Stored data:
_ _ _
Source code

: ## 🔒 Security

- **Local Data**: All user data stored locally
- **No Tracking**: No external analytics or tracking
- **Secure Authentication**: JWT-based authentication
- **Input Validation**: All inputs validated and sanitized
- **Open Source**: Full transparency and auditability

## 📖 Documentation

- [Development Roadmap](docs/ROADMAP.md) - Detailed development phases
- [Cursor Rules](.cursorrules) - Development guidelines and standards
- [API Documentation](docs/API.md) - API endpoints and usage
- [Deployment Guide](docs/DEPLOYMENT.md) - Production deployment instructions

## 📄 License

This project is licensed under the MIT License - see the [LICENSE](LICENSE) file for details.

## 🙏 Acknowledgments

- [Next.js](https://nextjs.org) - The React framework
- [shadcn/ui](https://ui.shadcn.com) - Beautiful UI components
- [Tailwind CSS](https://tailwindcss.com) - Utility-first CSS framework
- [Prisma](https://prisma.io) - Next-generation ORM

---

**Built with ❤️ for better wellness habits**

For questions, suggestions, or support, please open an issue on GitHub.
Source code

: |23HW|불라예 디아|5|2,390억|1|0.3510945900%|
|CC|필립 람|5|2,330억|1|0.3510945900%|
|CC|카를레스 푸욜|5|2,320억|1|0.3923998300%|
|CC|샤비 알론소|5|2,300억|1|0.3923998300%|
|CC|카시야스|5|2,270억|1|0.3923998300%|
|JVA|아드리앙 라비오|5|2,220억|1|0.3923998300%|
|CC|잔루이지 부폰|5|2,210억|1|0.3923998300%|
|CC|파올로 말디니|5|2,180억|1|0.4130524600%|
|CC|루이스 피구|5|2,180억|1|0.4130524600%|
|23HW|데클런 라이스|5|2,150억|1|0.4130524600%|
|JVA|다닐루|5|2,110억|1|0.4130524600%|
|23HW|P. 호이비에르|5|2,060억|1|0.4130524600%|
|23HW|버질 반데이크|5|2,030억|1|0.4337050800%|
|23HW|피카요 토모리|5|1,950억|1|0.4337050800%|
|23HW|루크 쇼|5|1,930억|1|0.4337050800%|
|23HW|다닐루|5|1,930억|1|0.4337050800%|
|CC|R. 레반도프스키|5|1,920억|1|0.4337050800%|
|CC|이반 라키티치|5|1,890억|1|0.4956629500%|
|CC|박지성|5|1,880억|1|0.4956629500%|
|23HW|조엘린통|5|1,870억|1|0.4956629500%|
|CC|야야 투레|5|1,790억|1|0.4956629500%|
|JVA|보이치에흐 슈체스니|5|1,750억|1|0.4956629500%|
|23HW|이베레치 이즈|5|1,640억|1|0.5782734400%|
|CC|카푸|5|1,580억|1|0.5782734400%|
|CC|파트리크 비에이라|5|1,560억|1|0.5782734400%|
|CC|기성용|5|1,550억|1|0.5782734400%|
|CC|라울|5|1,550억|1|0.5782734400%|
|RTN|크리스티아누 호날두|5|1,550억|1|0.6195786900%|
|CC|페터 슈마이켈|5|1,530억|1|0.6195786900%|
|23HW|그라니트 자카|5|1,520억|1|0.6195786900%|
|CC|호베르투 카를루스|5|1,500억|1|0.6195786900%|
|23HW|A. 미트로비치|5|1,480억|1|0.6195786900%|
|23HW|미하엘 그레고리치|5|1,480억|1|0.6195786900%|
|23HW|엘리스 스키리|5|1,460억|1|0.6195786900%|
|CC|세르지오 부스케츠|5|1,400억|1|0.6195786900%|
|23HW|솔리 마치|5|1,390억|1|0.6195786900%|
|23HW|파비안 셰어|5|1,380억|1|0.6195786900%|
_ _ _
• [Required work]:
Count the lines of the listing above that contain the string "Development", matching case exactly. Give only the number.

• [Solution for this task]:
2